Indeed, Abbas hopes his high-profile meeting with Bush will itself give him more standing and credibility on the Palestinian street, especially since Bush has refused to meet with Arafat because of Arafat’s alleged ties to terrorism.

Abbas also apparently intends to use his American sojourn to win support in Congress, the media and the American Jewish community, and has scheduled meetings with key figures in all three groups.

According to aides, Sharon’s main goal will be to convince Bush that the Palestinians must be held to their commitments in the fight against terror. Sharon, they say, will suggest linking further prisoner releases to Palestinian dismantling of militia groups and the collection of illegal weapons.

Sharon will point out that two months have elapsed since the road map was launched at a summit in Aqaba, Jordan in early June. During that time the Palestinians have not taken serious action against Hamas or Islamic Jihad, and Israeli intelligence sources say the terrorist groups continue to arm themselves under cover of the cease-fire. It is time for the Palestinians to act, Sharon will insist.

Sharon hopes to deflect American pressure on Israel by releasing a large group of prisoners and dismantling more illegal West Bank settlement outposts before his meeting with Bush.

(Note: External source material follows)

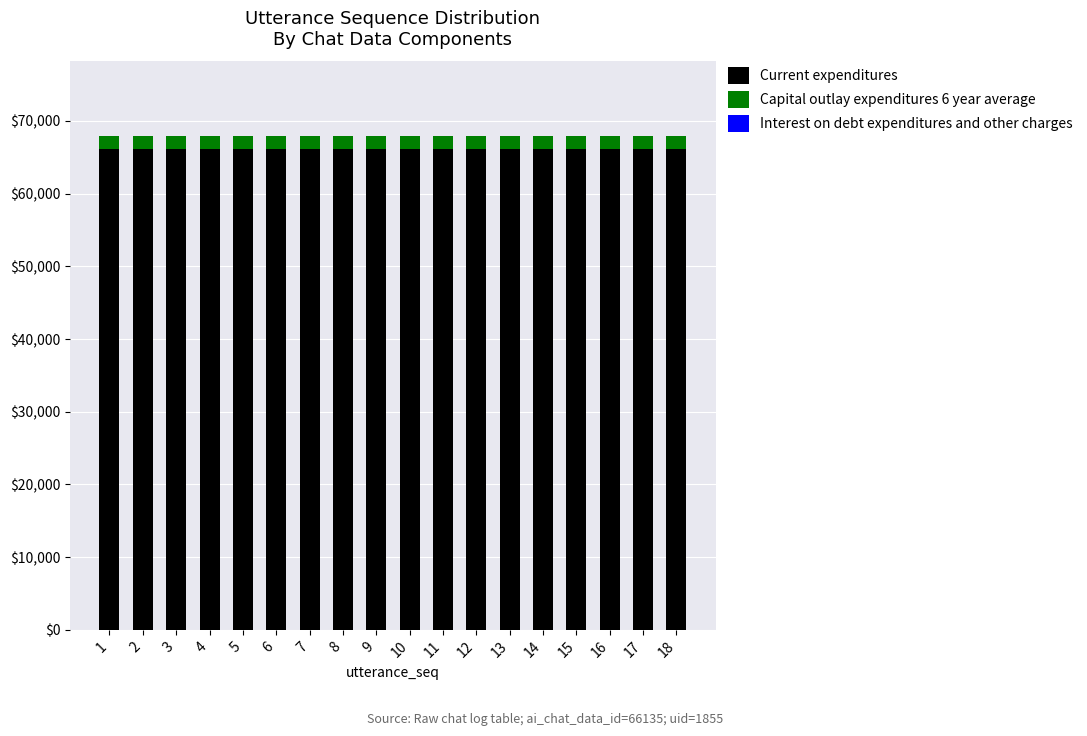

What is the maximum value for Current expenditures?

66135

As for the fence, Sharon will repeat what he told British Prime Minister Tony Blair last week: “I am a simple farmer, and I tell you plainly the fence is only a security obstacle to stop suicide bombers, and not in any way a political border.”

Even before the Bush meeting, the prisoner issue is the hottest, and it dominated Sunday’s meeting between Sharon and Abbas in Jerusalem. Sharon agreed to Palestinian demands to set up a joint Israeli-Palestinian team to agree on a list of prisoners to be released.

Though the terrorist groups have made the prisoner release a condition of their cease-fire, it is not one of Israel’s obligations under the road map. However, Israeli officials believe that releasing prisoners may help Abbas’ public stature.

Out of sensitivity to the pressures on Abbas, Sharon has agreed to release some detainees who are members of Hamas and Islamic Jihad. In deference to Israeli public sentiment, however, he is refusing to release prisoners with blood on their hands.

The ensuing exchange between Sharon and Abbas at their meeting early this week highlighted the perennial Israeli-Palestinian dilemma: Who goes first?

Abbas told Sharon that if he released more prisoners, the Palestinian Authority would find it easier to move against the armed militia groups. Sharon retorted that if the Palestinians moved against the militia groups, Israel would find it easier to release more prisoners.

That’s the kind of conundrum President Bush will be trying to solve when he meets with the two leaders.